Influence of Lowering the pH Value on the Generation of Fibrous Structures of Protein Gels with Different Network Types

Abstract

High-moisture extrusion of plant proteins to create meat-like structures is a process that has met with increasing attention in the recent past. In the process, the proteins are thermomechanically stressed in the screw section of the extruder, and the resulting protein gel is structured in the attached cooling die. Various protein sources, notably soy protein isolate (SPI) and wheat gluten, are used to form gels with different networks: SPI creates a physical, non-covalent network, while gluten forms a chemical, covalent one. The food industry frequently adds weak acids to modify taste and shelf life. However, it is known that a change in pH affects the gelation behavior of proteins because the repulsive forces within and between the proteins change.

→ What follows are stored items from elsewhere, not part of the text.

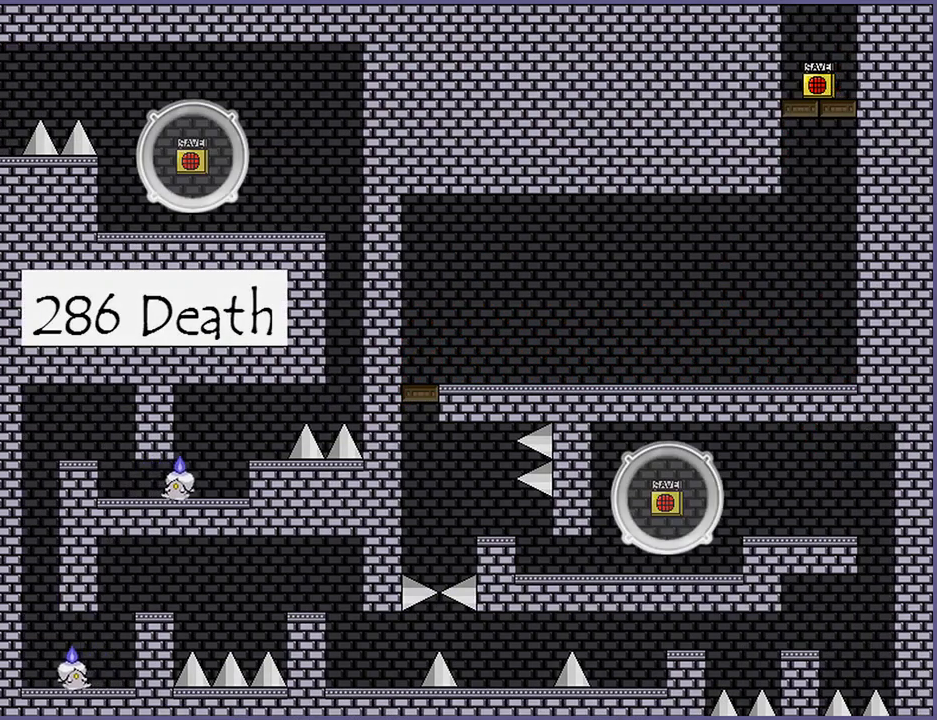
{"keys": ["right"], "events": [[160, "shift_l", "up"], [360, "right", "down"]]}
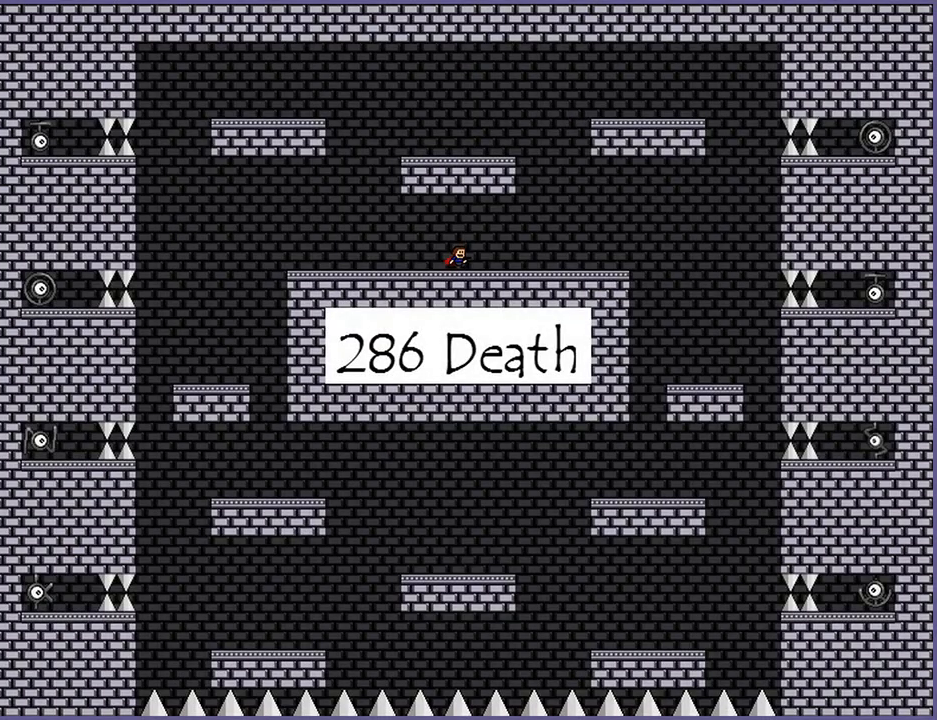
{"keys": ["right"], "events": []}
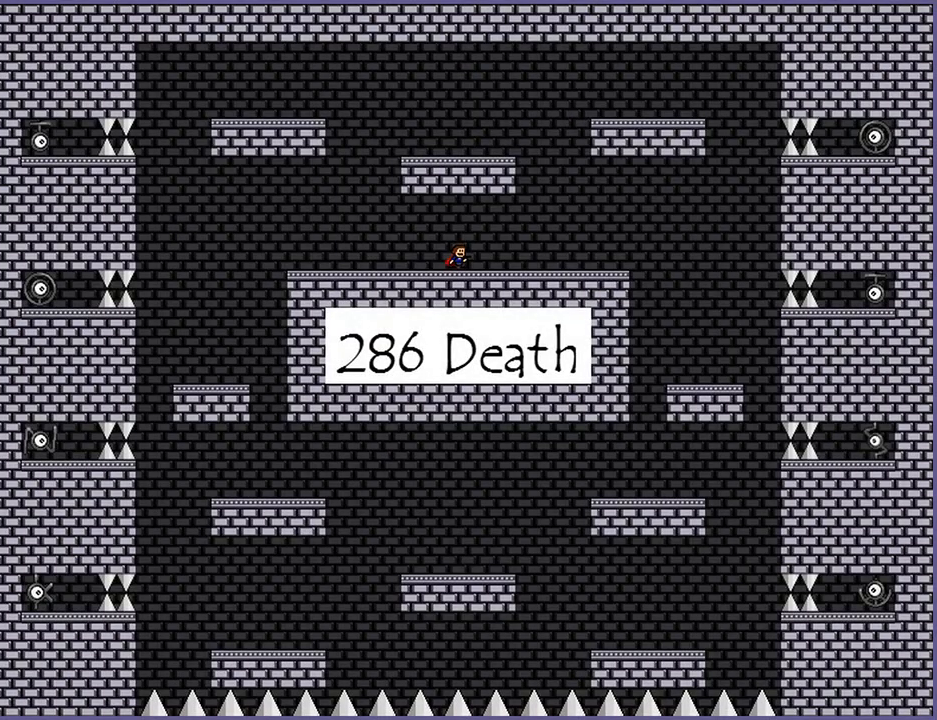
{"keys": ["right"], "events": []}
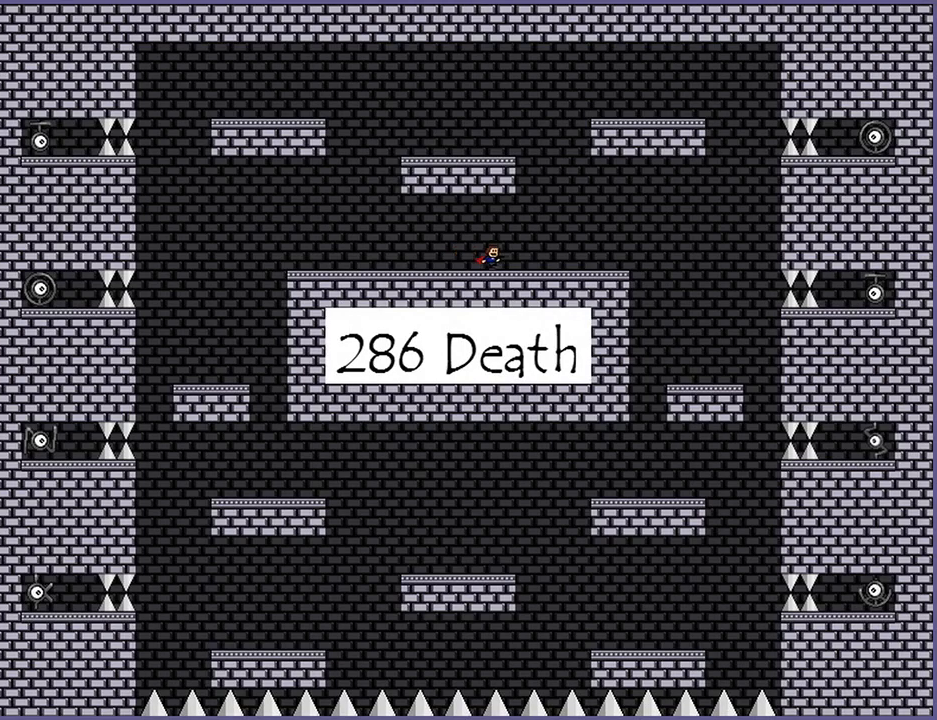
{"keys": ["right"], "events": []}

The research reported here was carried out to investigate for the two proteins mentioned the influence of pH modification by the addition of citric acid and acetic acid on gel formation and the meat-like structures produced. For this purpose, materials and parameters were screened using a closed cavity rheometer, followed by extrusion trials at pH 7.36–4.14 for SPI and pH 5.83–3.37 for gluten. The resulting extrudates were analyzed optically and mechanically, and protein solubility was tested in a reducing buffer. For both protein systems, the addition of acid results in less pronounced meat-like structures. At decreasing pH, the complex viscosity of SPI increases (from 11,970 Pa·s to 40,480 Pa·s at 100 °C), the generated gel becomes stronger (strain decreased from 0.62 to 0.48 at 4.5 × 105 Pa), and the cross-linking density grows. For gluten, a decreasing pH results in altered reaction kinetics, a more deformable resulting gel (strain increased from 0.7 to 0.95 at 4.5 × 105 Pa), and a decreased cross-linking density. Solubility tests show that no additional covalent bonds are formed with SPI. With gluten, however, the polymerization reaction is inhibited, and fewer disulfide bonds are formed.